– Сиди смирно! – рявкнула Катя. – Или хату спалю!
В погребе все еще возились. Усатый скрежетал желтыми прокуренными зубами, вырывался. Отвертку, приставленную к шее, он просто не замечал. Катя с жутковатой расчетливостью дважды ударила хуторянина в печень. Усатый обмяк.
Парни, пыхтя, выпрямились. Прапорщик подобрал обрез убитого хлопца.
– На этот раз я патроны сама пошукаю, – сказала Катя. – А вы хватайте бабу во дворе и мигом в дом.
Патроны нашлись в карманах хлопца – восемь штук. Ну, все же лучше, чем ничего. Дозарядив обрез, Катя выглянула во двор, прапорщик и Пашка топтались вокруг лежащей бабы. Катя выругалась, пошла к ним.
– Ну?
– В себя не приходит, – сказал Пашка.
Катя нагнулась, отвесила дебелой тетке пару пощечин. Та застонала.
– Берите в дом. Там еще одна сисястая корова и девчонка. Пусть сидят смирно. Да, и пацана отоприте, – выпрямляясь, Катя наткнулась на взгляд прапорщика. – Что, ваше благородие, возбраняется из женщин мозги вышибать? Согласна. Когда-то слышала, что и насиловать скверно. И поезда из пулеметов потрошить – дурной тон. Отволоките эту кабаниху в дом, и можете быть свободными. Наверняка душить друг друга рветесь? Валяйте, только где-нибудь в лесу, здесь глаза не мозольте. Сопляки, мать вашу…
Усатый лежал неподвижно, притворялся. Стоило шагнуть на ступеньку, как вскочил, кинулся быком, склонив лобастую голову. Катя встретила его ударом обреза в челюсть. Когда отшатнулся, привычно подсекла ноги.
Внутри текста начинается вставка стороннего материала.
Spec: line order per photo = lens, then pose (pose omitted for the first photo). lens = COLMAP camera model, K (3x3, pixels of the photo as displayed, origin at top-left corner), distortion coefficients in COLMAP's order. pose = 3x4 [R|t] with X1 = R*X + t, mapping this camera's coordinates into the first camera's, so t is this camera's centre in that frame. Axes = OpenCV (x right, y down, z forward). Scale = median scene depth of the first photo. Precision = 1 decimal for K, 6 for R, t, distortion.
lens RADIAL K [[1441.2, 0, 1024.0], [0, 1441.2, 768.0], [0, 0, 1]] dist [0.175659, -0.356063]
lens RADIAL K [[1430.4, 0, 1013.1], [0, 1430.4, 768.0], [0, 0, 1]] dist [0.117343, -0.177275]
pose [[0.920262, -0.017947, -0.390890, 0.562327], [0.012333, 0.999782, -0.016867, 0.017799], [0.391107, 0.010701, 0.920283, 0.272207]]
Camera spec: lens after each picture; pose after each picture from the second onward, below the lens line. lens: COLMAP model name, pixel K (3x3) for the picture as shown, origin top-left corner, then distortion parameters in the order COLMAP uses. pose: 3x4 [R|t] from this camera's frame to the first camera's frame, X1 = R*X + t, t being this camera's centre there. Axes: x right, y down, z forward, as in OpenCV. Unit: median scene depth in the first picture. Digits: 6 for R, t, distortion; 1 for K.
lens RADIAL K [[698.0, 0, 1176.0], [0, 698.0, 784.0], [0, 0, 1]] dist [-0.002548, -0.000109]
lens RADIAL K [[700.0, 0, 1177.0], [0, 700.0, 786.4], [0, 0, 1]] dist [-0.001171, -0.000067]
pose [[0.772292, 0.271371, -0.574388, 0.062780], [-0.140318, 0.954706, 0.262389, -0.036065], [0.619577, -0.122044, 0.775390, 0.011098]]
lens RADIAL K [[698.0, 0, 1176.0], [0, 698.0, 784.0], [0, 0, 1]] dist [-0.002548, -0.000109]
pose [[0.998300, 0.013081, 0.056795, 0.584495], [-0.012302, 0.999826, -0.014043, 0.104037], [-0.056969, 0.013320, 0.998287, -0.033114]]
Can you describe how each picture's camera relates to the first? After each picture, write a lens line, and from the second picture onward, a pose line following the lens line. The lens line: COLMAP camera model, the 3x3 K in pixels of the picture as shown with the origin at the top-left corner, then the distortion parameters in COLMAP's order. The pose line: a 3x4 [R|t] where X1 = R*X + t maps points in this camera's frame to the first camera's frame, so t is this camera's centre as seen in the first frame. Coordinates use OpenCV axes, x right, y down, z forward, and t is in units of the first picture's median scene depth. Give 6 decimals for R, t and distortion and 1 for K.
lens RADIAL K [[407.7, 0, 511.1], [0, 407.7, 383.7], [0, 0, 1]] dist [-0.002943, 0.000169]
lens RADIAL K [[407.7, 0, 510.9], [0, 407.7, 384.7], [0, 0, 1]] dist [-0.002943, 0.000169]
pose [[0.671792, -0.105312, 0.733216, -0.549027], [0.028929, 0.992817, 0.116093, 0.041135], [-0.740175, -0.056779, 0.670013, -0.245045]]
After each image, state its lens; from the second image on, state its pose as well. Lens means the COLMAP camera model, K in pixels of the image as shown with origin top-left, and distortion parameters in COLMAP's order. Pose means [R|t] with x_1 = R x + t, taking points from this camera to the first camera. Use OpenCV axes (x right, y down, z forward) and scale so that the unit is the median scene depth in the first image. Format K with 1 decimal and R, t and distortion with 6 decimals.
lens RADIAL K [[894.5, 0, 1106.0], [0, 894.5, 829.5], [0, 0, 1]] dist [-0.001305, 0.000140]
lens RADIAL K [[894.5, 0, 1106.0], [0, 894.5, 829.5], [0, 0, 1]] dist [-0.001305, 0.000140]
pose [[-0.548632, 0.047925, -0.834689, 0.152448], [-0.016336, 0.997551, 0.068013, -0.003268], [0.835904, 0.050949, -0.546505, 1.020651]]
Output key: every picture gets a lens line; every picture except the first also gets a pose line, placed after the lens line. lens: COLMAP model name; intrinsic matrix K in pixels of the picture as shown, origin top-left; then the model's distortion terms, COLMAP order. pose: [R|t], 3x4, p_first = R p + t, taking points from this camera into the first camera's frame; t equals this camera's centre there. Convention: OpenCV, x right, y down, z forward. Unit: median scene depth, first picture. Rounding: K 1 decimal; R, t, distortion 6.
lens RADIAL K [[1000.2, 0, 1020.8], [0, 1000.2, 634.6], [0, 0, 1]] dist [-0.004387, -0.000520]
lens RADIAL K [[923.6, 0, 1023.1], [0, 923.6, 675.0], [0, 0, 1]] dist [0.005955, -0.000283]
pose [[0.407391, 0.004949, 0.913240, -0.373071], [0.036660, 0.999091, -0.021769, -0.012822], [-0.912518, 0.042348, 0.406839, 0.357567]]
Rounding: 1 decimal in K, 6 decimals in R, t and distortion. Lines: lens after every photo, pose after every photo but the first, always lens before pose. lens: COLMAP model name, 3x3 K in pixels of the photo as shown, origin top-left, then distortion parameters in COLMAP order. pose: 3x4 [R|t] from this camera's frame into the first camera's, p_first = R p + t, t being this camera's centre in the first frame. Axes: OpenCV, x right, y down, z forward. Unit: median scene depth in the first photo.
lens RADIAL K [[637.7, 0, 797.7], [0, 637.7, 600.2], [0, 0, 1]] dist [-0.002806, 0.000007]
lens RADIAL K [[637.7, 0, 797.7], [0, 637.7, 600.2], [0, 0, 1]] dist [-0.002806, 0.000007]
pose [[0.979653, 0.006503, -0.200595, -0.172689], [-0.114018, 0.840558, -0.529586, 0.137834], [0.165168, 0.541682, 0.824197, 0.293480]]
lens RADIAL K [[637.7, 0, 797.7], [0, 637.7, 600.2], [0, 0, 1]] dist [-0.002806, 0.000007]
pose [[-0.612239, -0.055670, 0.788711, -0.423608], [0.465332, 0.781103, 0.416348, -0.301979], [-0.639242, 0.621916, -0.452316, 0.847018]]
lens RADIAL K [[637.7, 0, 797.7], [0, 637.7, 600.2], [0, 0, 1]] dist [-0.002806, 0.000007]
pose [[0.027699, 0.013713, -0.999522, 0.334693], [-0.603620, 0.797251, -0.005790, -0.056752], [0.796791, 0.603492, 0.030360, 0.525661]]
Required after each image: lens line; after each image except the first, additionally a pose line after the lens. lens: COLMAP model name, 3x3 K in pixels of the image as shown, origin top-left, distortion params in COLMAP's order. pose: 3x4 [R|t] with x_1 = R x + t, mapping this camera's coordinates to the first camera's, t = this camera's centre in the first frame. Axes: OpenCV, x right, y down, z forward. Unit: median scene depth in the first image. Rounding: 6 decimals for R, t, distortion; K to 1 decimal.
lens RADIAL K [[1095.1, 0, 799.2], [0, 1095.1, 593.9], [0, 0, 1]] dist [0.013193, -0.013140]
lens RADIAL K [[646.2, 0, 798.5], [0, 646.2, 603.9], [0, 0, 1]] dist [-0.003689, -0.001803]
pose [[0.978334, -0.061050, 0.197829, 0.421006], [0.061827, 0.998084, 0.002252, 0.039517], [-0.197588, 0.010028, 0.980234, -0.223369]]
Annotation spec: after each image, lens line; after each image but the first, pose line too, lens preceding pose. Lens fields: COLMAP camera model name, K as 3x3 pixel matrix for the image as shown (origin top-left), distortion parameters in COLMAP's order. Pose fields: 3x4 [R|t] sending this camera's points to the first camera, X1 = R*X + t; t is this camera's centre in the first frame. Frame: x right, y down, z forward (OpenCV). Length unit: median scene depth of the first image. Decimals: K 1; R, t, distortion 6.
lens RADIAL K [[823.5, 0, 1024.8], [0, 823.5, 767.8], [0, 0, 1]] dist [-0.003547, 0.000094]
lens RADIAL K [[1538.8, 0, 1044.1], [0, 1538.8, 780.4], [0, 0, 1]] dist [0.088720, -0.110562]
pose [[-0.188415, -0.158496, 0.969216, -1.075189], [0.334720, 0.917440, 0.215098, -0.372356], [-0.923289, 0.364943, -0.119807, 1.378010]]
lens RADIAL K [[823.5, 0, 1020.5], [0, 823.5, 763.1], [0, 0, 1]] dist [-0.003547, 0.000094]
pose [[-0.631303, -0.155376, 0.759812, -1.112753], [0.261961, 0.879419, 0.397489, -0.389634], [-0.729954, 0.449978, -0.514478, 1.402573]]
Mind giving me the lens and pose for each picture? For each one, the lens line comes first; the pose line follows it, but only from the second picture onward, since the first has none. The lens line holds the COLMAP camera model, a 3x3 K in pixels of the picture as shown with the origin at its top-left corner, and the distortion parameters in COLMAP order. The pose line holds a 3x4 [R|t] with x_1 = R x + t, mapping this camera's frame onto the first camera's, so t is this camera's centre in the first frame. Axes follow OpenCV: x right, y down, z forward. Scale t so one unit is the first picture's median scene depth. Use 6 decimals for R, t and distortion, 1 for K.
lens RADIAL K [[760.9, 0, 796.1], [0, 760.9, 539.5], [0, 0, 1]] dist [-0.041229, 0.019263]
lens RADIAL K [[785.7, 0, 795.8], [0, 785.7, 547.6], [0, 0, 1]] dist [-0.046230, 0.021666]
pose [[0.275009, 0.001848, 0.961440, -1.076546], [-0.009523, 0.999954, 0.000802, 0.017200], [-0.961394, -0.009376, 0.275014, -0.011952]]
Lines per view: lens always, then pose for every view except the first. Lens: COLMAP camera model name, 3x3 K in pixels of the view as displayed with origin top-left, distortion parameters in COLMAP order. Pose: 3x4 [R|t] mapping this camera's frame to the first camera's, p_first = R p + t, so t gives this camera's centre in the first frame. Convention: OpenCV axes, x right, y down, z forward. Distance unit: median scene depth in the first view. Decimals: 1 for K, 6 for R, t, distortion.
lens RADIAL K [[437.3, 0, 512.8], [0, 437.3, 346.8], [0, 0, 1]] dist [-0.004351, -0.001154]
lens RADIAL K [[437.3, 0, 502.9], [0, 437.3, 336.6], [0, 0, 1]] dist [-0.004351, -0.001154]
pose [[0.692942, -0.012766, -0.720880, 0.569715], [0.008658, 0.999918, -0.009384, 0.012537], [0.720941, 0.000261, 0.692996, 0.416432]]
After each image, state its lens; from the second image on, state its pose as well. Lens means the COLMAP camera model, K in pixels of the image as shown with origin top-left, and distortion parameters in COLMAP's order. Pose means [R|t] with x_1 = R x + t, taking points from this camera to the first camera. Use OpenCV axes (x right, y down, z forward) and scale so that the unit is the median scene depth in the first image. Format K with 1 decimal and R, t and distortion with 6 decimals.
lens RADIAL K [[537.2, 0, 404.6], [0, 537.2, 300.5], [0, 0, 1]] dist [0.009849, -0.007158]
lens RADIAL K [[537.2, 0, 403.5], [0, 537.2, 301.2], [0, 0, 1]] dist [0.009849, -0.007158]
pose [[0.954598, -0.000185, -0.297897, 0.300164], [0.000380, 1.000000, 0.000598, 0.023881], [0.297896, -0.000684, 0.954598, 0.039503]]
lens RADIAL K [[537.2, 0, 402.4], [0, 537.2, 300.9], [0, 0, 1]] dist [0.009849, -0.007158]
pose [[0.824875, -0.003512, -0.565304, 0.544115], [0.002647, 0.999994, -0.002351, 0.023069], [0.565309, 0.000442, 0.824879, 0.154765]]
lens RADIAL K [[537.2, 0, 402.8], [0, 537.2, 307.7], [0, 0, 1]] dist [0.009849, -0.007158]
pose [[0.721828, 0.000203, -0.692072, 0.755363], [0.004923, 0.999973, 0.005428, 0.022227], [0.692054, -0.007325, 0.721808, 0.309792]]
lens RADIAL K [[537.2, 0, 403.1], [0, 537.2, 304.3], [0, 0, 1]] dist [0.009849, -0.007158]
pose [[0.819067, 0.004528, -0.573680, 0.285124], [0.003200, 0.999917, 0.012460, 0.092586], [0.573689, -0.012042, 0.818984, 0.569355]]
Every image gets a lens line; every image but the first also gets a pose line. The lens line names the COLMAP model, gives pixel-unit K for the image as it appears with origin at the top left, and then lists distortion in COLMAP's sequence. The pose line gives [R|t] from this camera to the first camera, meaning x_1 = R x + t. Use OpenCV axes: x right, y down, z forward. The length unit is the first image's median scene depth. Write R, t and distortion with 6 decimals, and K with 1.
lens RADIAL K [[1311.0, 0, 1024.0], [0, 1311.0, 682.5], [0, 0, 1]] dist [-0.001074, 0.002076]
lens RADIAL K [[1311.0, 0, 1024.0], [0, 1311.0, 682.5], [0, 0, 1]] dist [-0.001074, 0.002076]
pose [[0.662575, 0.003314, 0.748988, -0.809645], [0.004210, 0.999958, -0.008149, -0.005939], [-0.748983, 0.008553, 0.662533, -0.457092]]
Упал, с грохотом опрокинув еще уцелевшие горшки.
Катя села на бочку, поправила ободранный подол юбки:
– Слышь, незалежный хлебороб, я хитрожопого народа навидалась вдоволь. Давай без торговли, хочешь жить – излагай, что спрошу, радостно, как тот кот Баюн. Не хочешь – я не настаиваю.
Хуторянин встал на четвереньки, потрогал разодранную щеку:
– От бісова дівка, будь ти проклята.
– Когда от батьки Блатыка приедут и сколько гостей ждете?
– Так отже зараз и приидуть, – усатый сверкнул глазами. – И на вас хватит. За ноги пораздергиваем. Я тебя за сына зубами…
– Ясно. Слыхала, – Катя ткнула усача острым носом сапожка, когда задохнулся, быстро обхватила за шею и подбородок, коротко дернула. Хрустнули позвонки.
Замок Катя навесила на место, даже на ключ замкнула. Карман оттягивал еще десяток патронов. Голова слегка кружилась, но терпеть можно. Сержант снова отерла рот рукавом. Вот дерьмо. Кто к нам с мечом придет, от меча и… А сам не придет, так мы к нему пожалуем.
Рвался с цепи, захлебывался лаем большой пегий кобель.
В хате рыдали. Женщины сидели на полу, подвывая и раскачиваясь. Девчонка поскуливала, как щенок, сжимала мокрые щеки. Прапорщик и Пашка потерянно стояли у дверей. Помятый Прот сидел за столом.
– Заткнулись все! – рявкнула Катя. – Кто пикнет – застрелю не задумываясь. Тетка, кобеля утихомирь! Я животных люблю, пока они тихие. А ну, пошла!
Баба, держась за голову, поплелась во двор. Катя вышла следом. Кобель утихать не хотел, баба хлестанула его хворостиной. Обиженный пес спрятался в конуру.